In the lines below, change each "Смотреть все" to "Показать все" and keep all other text as it is. Return only the text, leaving out the pictures.
-------
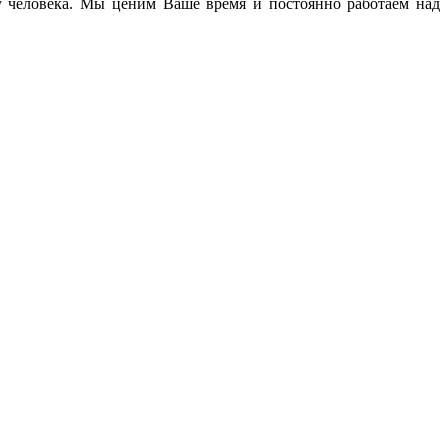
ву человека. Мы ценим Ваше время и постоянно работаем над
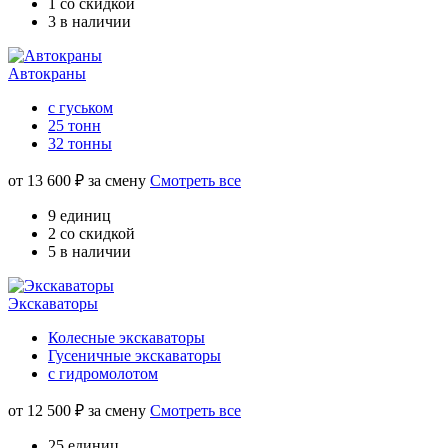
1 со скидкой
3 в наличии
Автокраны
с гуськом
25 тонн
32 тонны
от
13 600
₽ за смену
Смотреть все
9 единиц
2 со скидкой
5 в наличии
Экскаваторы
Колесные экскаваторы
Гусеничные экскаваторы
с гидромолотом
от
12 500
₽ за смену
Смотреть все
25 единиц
-------
• EXERCISE SOLUTION:
ву человека. Мы ценим Ваше время и постоянно работаем над
1 со скидкой
3 в наличии
Автокраны
с гуськом
25 тонн
32 тонны
от
13 600
₽ за смену
Показать все
9 единиц
2 со скидкой
5 в наличии
Экскаваторы
Колесные экскаваторы
Гусеничные экскаваторы
с гидромолотом
от
12 500
₽ за смену
Показать все
25 единиц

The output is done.